Decision making for Architects
"Choice (decision), not chance, determines the destiny.’ - Jean Nidetch
You have made one of the most crucial decisions demonstrating your decision making skill - deciding to be in an architectural business. Welcome aboard!
Management gurus recommend asking this question to yourself when you find yourself into a difficult decision-making situation:
“What will happen if I don’t decide?”
If your answer is: ‘Nothing bad’ then no decision may be the best.
If your answer is: ‘Something undesirable’ then you may need to make a decision.
If your answer is: ‘I don’t know’ then you need more information.
The Latin root of the word “Decision” means "to cut off from all alternatives". In an attempt to devise an approach that embraces this core essence of decision making, I came up withan approach that I chose to call as the “3D” approach.
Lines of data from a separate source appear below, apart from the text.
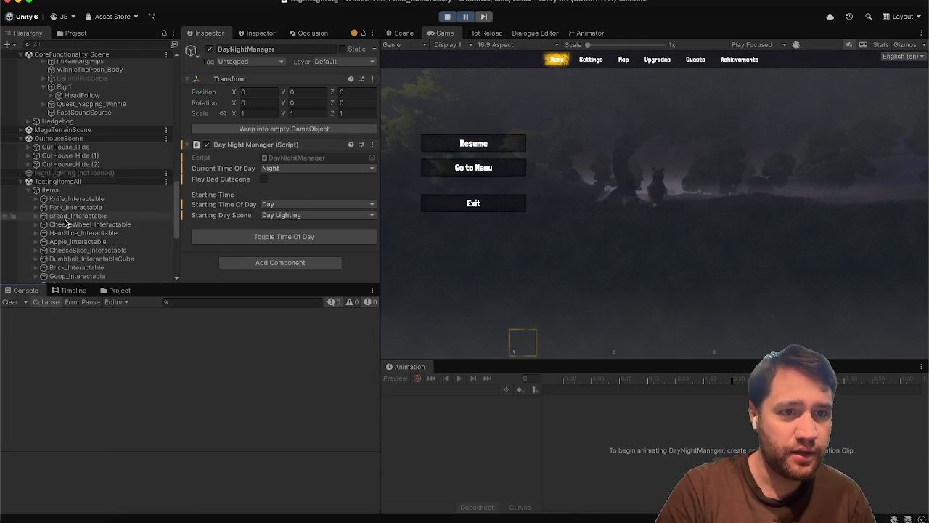
pyautogui.scroll(-4, 66, 223)
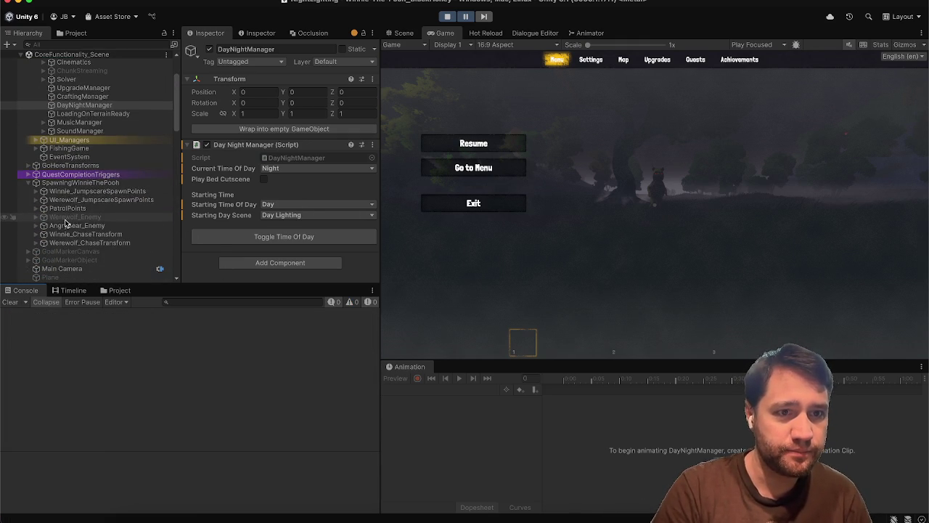
pyautogui.click(87, 190)
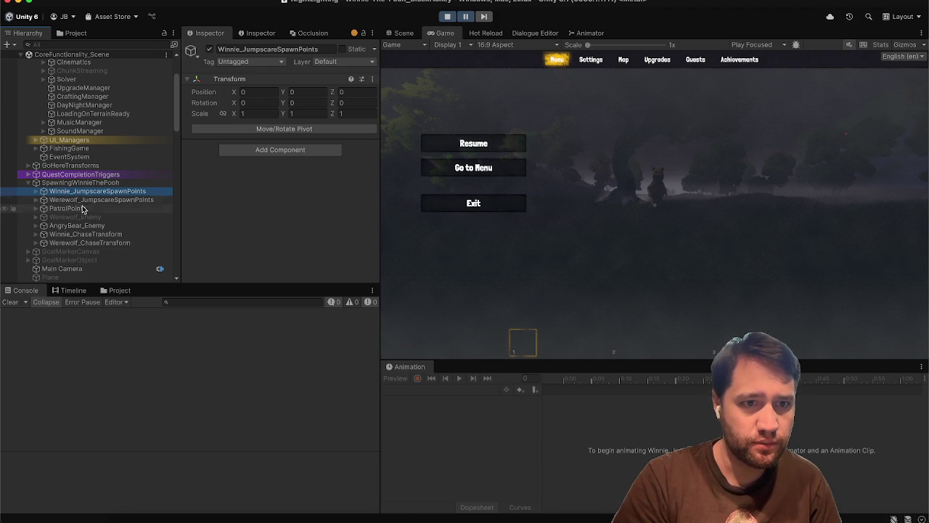
pyautogui.click(76, 226)
pyautogui.press('alt+Right')
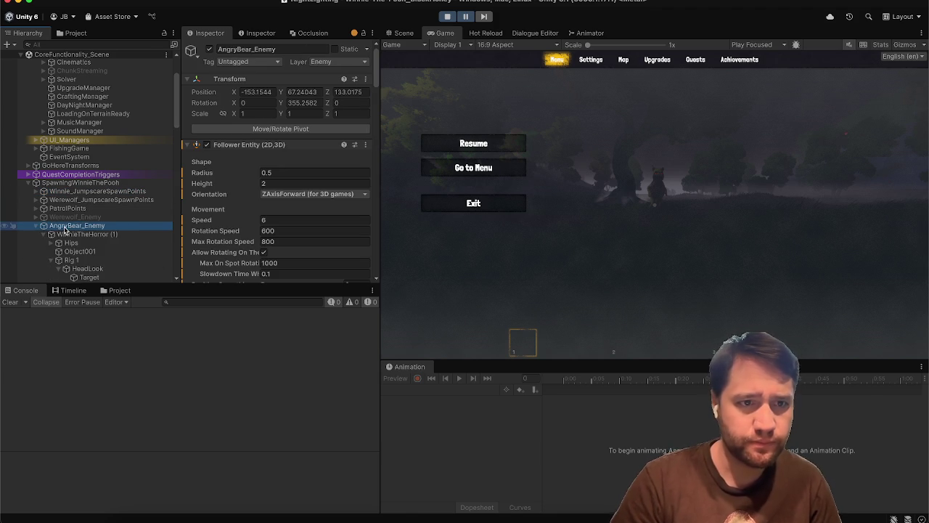
# On the bear's Rig 1, set Head Rig Follow Player's Player Transform Offset to -0.5.
pyautogui.press('Down')
pyautogui.press('Down')
pyautogui.press('Down')
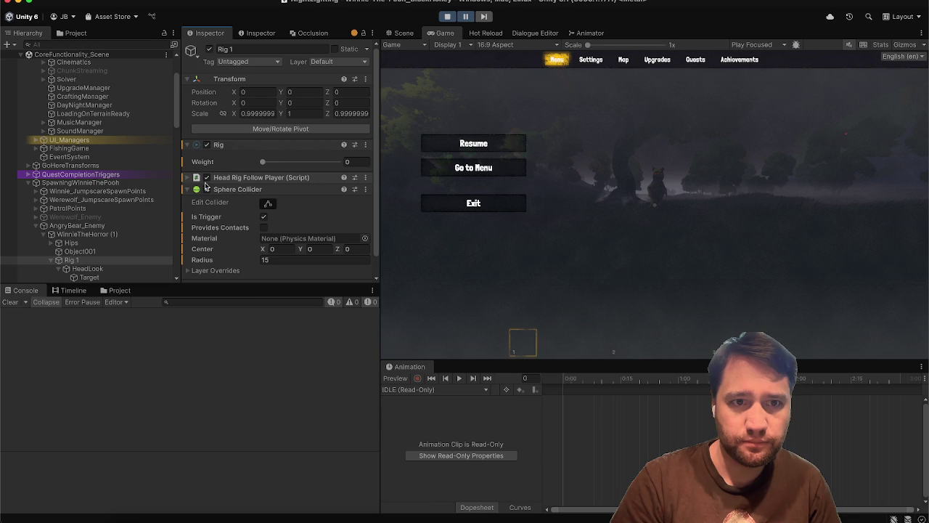
pyautogui.click(243, 179)
pyautogui.scroll(-2, 228, 209)
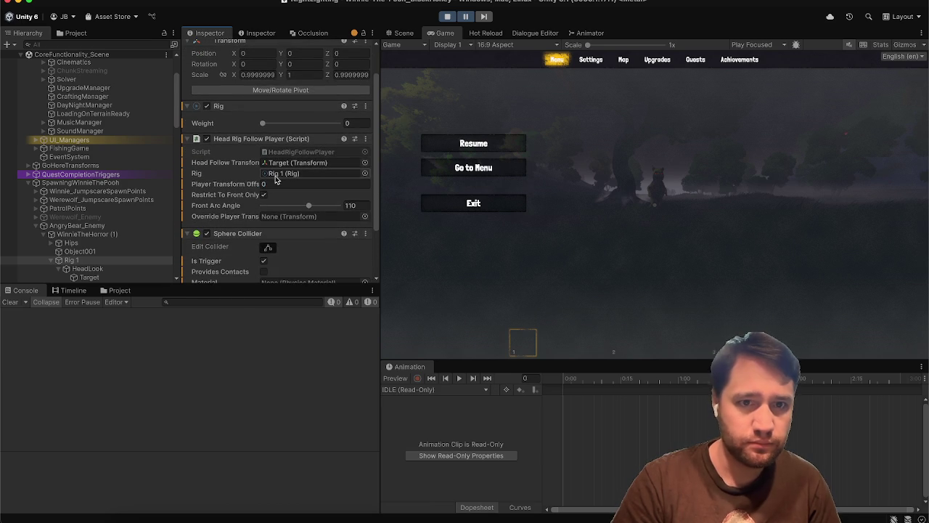
pyautogui.write('-0.5')
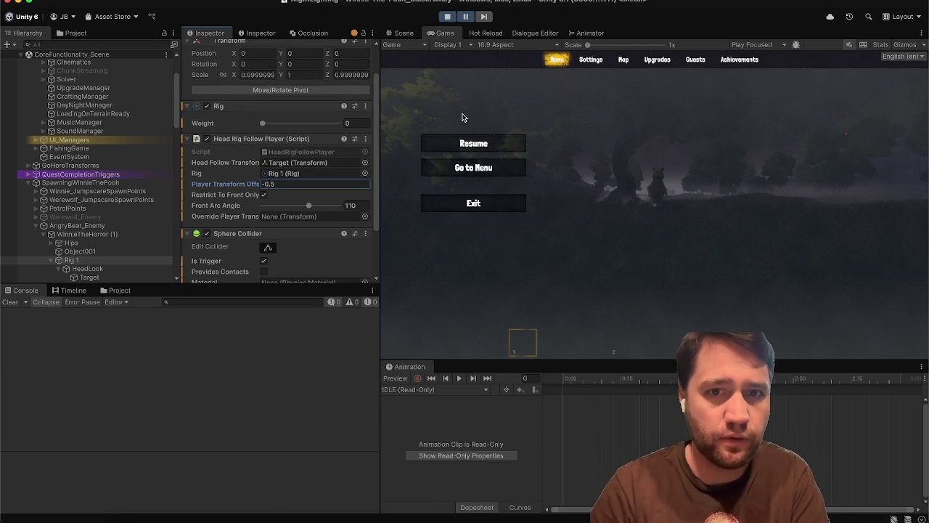
pyautogui.press('Return')
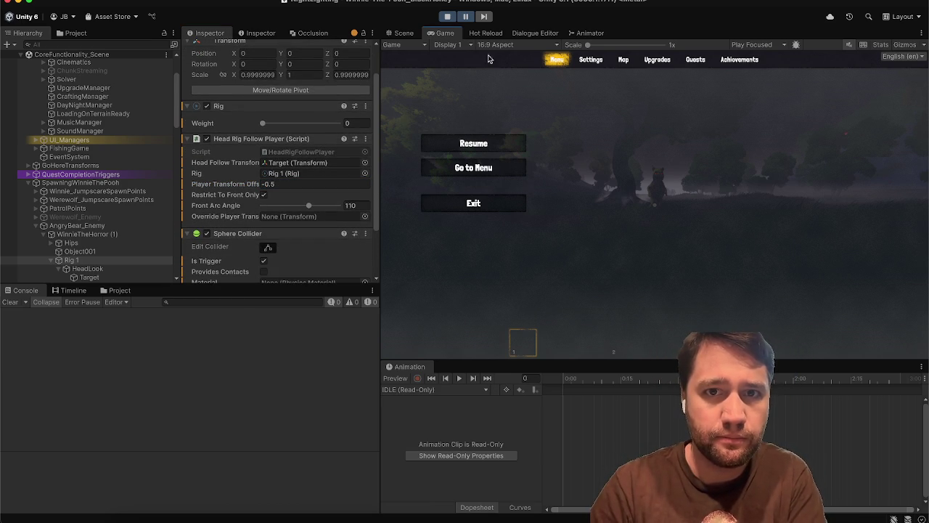
# Resume the paused game to test the offset, then stop playing.
pyautogui.click(467, 18)
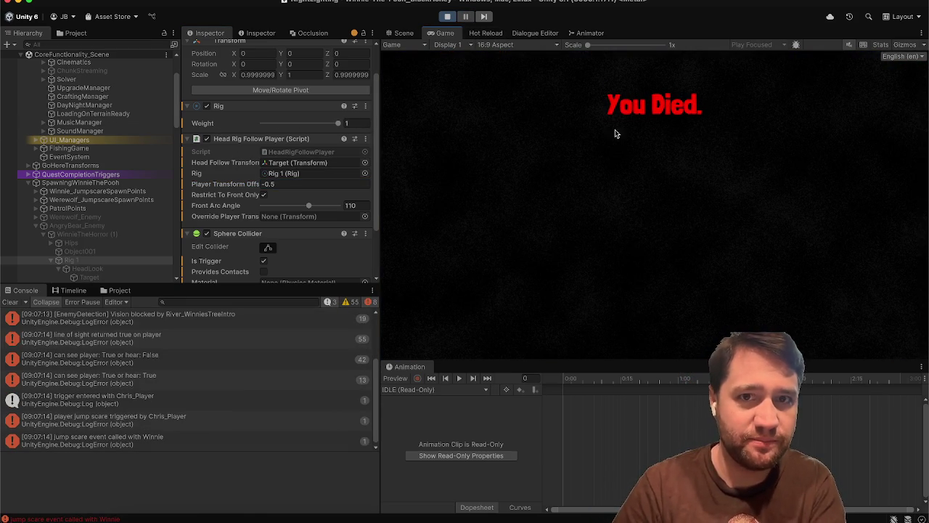
pyautogui.click(447, 16)
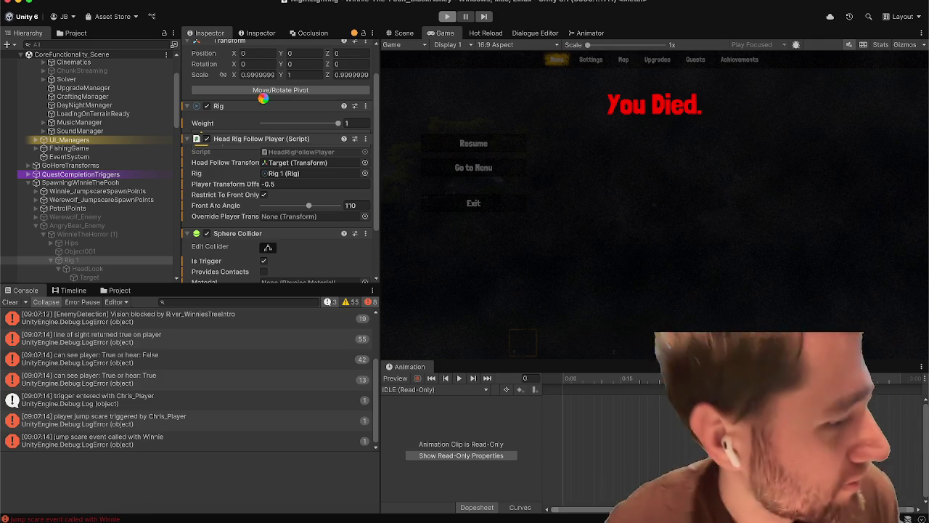
pyautogui.press('super+p')
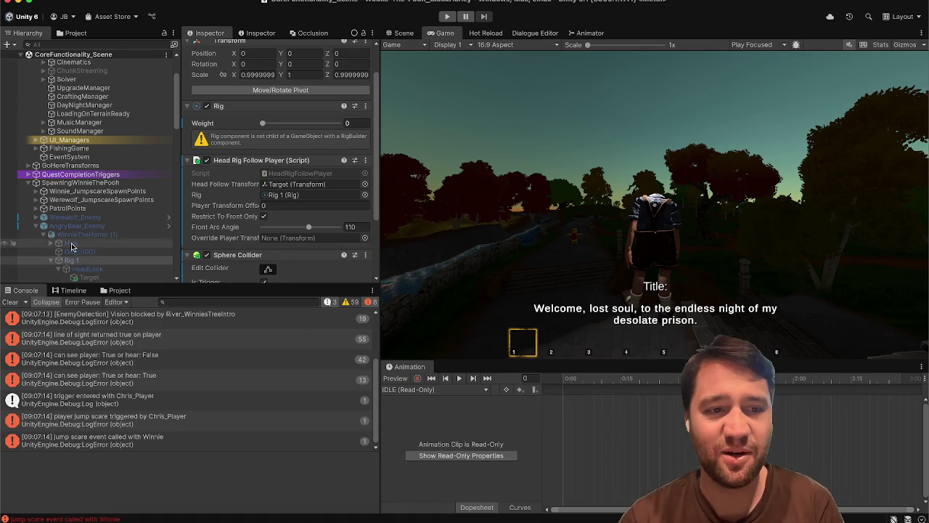
# Clear the Console, re-enter the -0.5 Player Transform Offset, and save the scene.
pyautogui.click(10, 301)
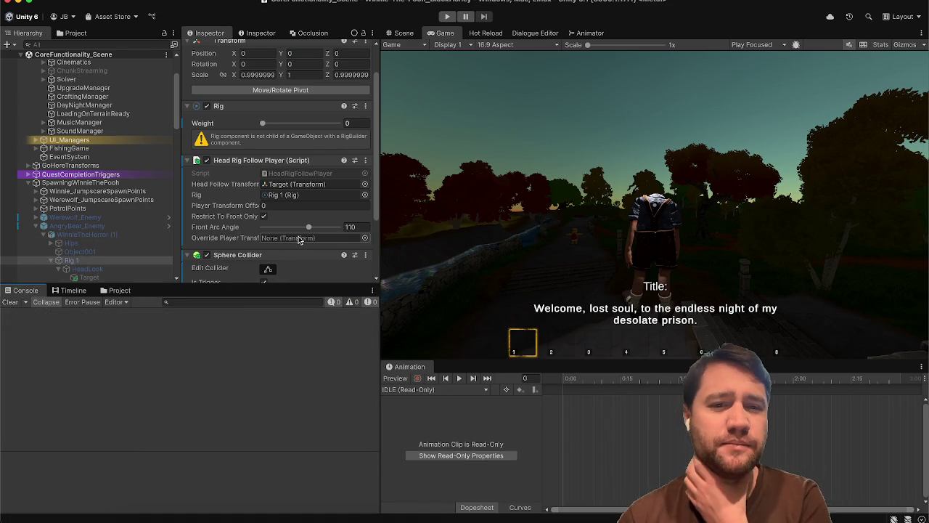
pyautogui.scroll(-3, 299, 235)
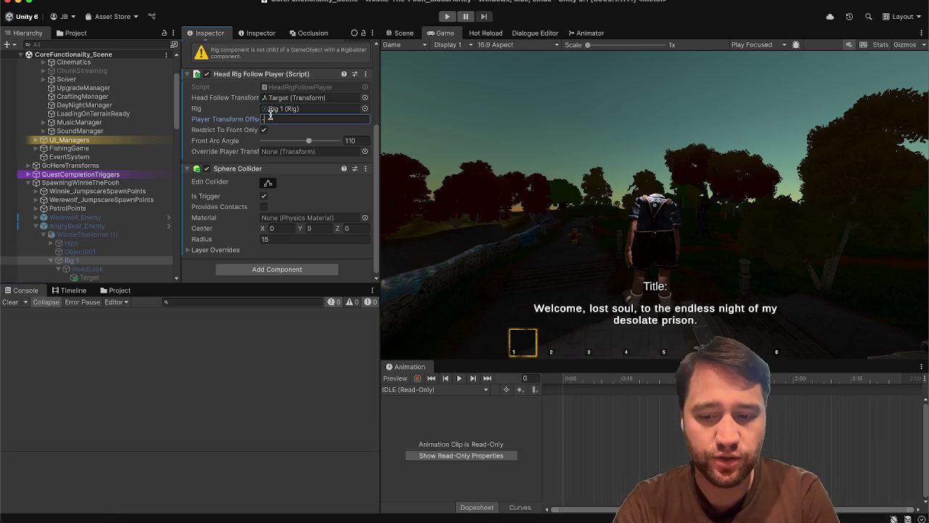
pyautogui.write('0.5')
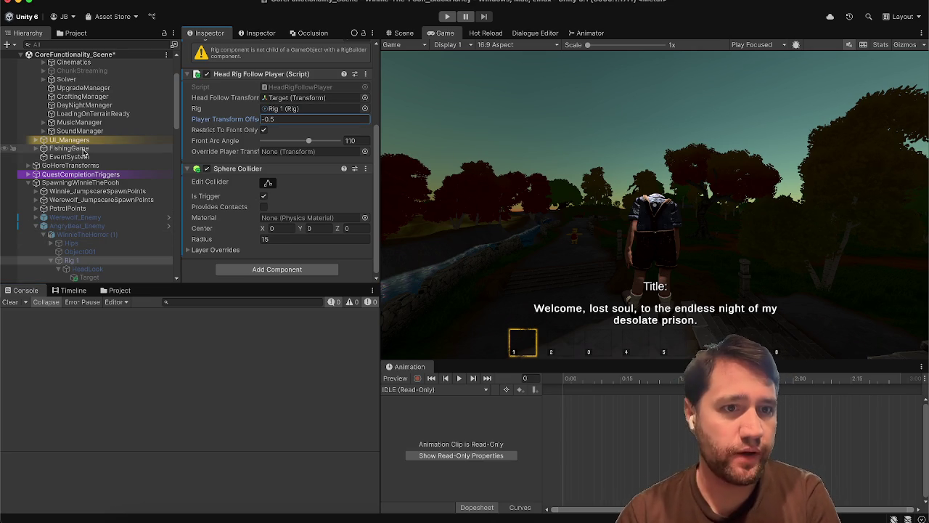
pyautogui.press('ctrl+s')
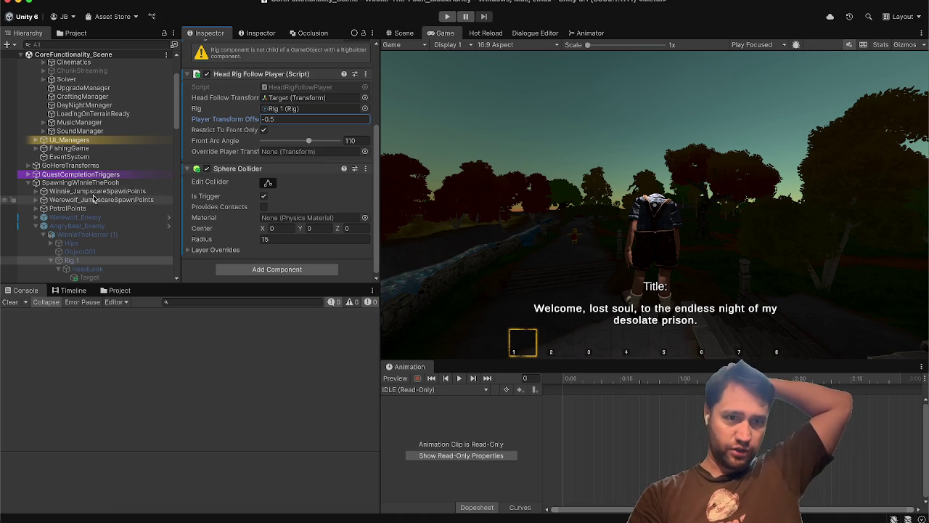
# Deactivate Winnie_JumpscareSpawnPoints, start a play test, then begin a Spotify search.
pyautogui.click(95, 192)
pyautogui.click(209, 49)
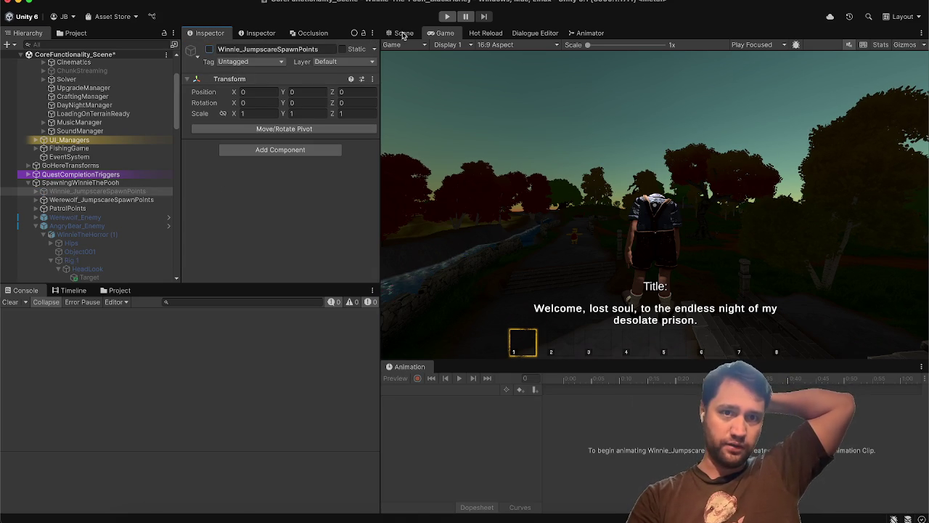
pyautogui.click(448, 17)
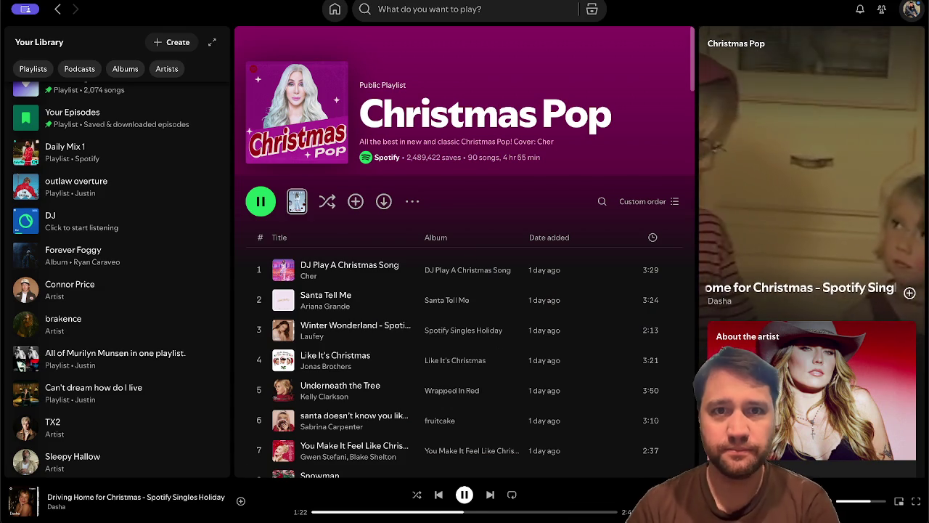
pyautogui.click(428, 9)
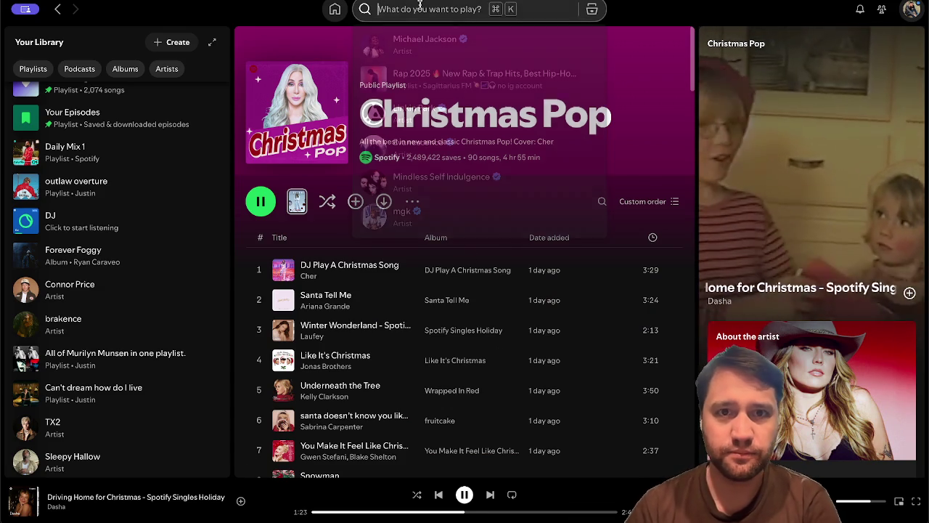
# Search 'all al by' and queue All Alone on Christmas from the Christmas Voices compilation.
pyautogui.write('all alone on ch')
The 3D approach encompasses the decision-making process in one simple formula:
Decision = Define + Discuss + Determine
The first step to decision making is to define the problem statement. When trying to address a problem, we all tend to deviate towards addressing the secondary problems eventually drifting away from the original problem. For example, when you desperately need a TV, your friends may suggest you to buy a DVD player as well. Gradually, your focus and search energy will switch to DVD player; much before you realize how much you drifted from your original need of a TV.
Focus entirely on the original problem for which you need to make a decision. Focusing becomes easier when you define your problem clearly and and discard all other secondary problems that distract you.
Running an architectura practice is not a one-man show. It is a team-work. Thus, takig your team into your decision making process is one of the key to implementing that decision later. Collect all the required informaton to form ideas and generate directions. Discuss all possibilities with your team, evaluate both pros and cons. Articulate your point of view as well as understand others’ points of view. Mark areas of agreement. Don’t deviate from the problem, but be open to new ideas.
Discussion is incredibly powerful in terms of opening up new possibilities and solutions to the problem and helping you take your decision more consciously. Communication methods is very important while conducting such discussion meetings. Learn more about communication skills for architects here.
Considering that you have gathered all information and ideas in the first two stages of our 3D approach; the last stage is when you approach your decision.
Each and every building you see around you is unique; each and every architect is unique too. According to Myers-Briggs type indicator, generally people's personalities are classified between various degrees of how perople feel and think. A thinker tends to use reason and logic. A feeler tends to use values and judgment. The “Determine” stage is when your decision making skill, whether rational or intuitive, is put to test. Having gone through a logical process of conscious decision making using the 3D approach, there is less room for vagueness and ambiguity in your decision.
Determine your decision. Be firm in your decision and communicate the logic behind this decision to others. Stand behind your decision and implement it.
3D is a powerful and a compelling approach that helps you reach to a conscious decision. Factors like knowledge, intuition, experience, entrepreneurial skill, scientific training and management training play an important role in facilitating the decision making process.
In this rapidly changing world, when you don’t have a choice but to make a decision from too many choices… the 3D approach may help you make the decision right!